HBsAg-negative and anti-HBc-positive patients can be divided into different categories according to the level of antibodies and drugs. When RA patients are treated with rituximab, high-dose CS, or infliximab, HBVr is a high risk. Close follow-up, if necessary, is recommended before immunosuppressive treatment. For those who are treated with MTX or low-dose CS and have anti-HBs > 100 IU/L, the risk of HBVr is low. It is recommended that HBV DNA and ALT be regularly tested during therapy. If HBV DNA is elevated, it is also recommended that antiviral treatment be started. For those with negative or anti-HBs < 100 IU/L, there is a moderate risk of HBVr. Regular follow-up is also recommended.

HBsAg-negative, anti-HBc-negative patients

For RA patients who have not been infected with HBV but are anti-HBs positive (preferably ≥ 100 IU/mL), no additional operation is needed. However, if they are anti-HBs negative, a hepatitis B vaccine is recommended.

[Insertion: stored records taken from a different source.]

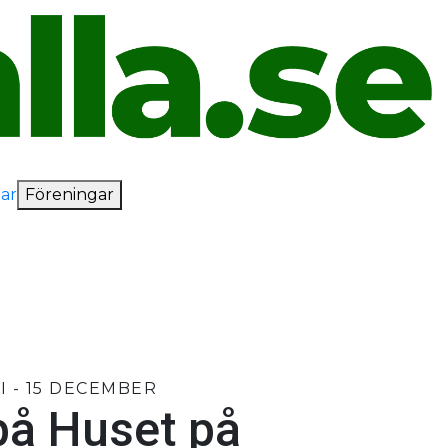
ar
Föreningar
I - 15 DECEMBER
på Huset på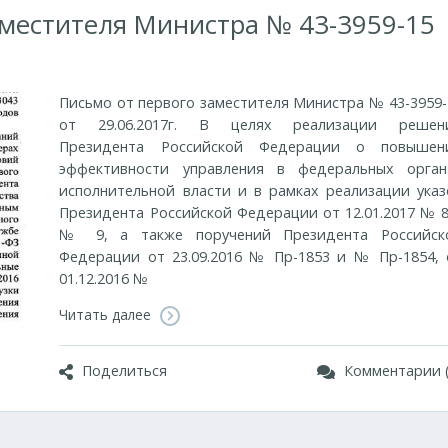
аместителя Министра № 43-3959-15
Письмо от первого заместителя Министра № 43-3959-
от 29.06.2017г. В целях реализации решен
Президента Российской Федерации о повышен
эффективности управления в федеральных орган
исполнительной власти и в рамках реализации указ
Президента Российской Федерации от 12.01.2017 № 8
№ 9, а также поручений Президента Российск
Федерации от 23.09.2016 № Пр-1853 и № Пр-1854, 
01.12.2016 №
Читать далее
Поделиться
Комментарии (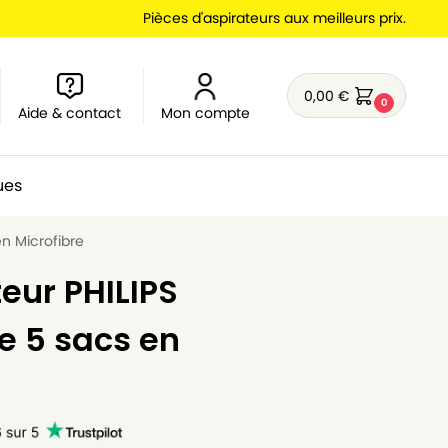
Pièces d'aspirateurs aux meilleurs prix.
0,00
€
0
Aide & contact
Mon compte
ues
en Microfibre
eur PHILIPS
e 5 sacs en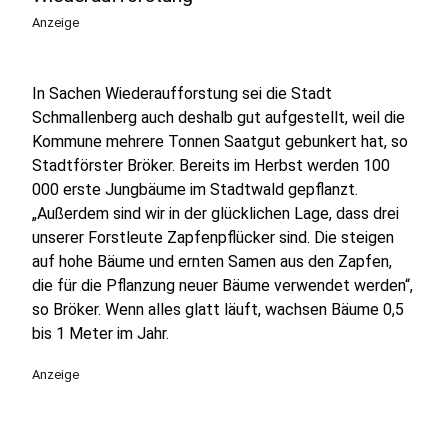
Anzeige
In Sachen Wiederaufforstung sei die Stadt
Schmallenberg auch deshalb gut aufgestellt, weil die
Kommune mehrere Tonnen Saatgut gebunkert hat, so
Stadtförster Bröker. Bereits im Herbst werden 100
000 erste Jungbäume im Stadtwald gepflanzt.
„Außerdem sind wir in der glücklichen Lage, dass drei
unserer Forstleute Zapfenpflücker sind. Die steigen
auf hohe Bäume und ernten Samen aus den Zapfen,
die für die Pflanzung neuer Bäume verwendet werden“,
so Bröker. Wenn alles glatt läuft, wachsen Bäume 0,5
bis 1 Meter im Jahr.
Anzeige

Finally, the ideal time interval between antiviral therapy and immunosuppressive therapy was determined. For people at high risk of HBVr (such as HBsAg-positive and anti-HBC-positive), antiviral therapy should be applied 1 wk before the start of ISDs treatment. For HBsAg-negative and anti-HBC-positive patients, if B-cell monoclonal antibodies are used, antiviral drugs can be considered[34,57]. After the cessation of immunosuppressant treatment, NAs treatment should be continued for at least 6 mo. If B cell monoclonal antibodies are used, NAs treatment should be continued for at least 12 mo after stopping immunosuppressive treatment. After NAs are stopped, there may be recurrence and even worsening of the disease. Follow-up and monitoring should be considered[58].

CONCLUSION

The application of anti-viral drugs and anti-rheumatic drugs improves the prognosis of patients with HBV and RA. However, the reactivation of HBV in RA patients has not attracted enough attention. Although the infection rate of RA patients with HBV is not high, once HBVr occurs, it will cause serious consequences. Therefore, patients with RA should undergo comprehensive evaluation before anti-rheumatic drug treatment, including patient age, sex, anti-HBs level, HBV DNA load, and ISDs. Patients who are at high risk of HBVr need to undergo regular testing for ALT and HBV DNA. Once they meet the treatment indications, anti-viral treatment should be carried out in a timely manner. Drugs with strong anti-viral effects and high drug resistance barriers are the best choice.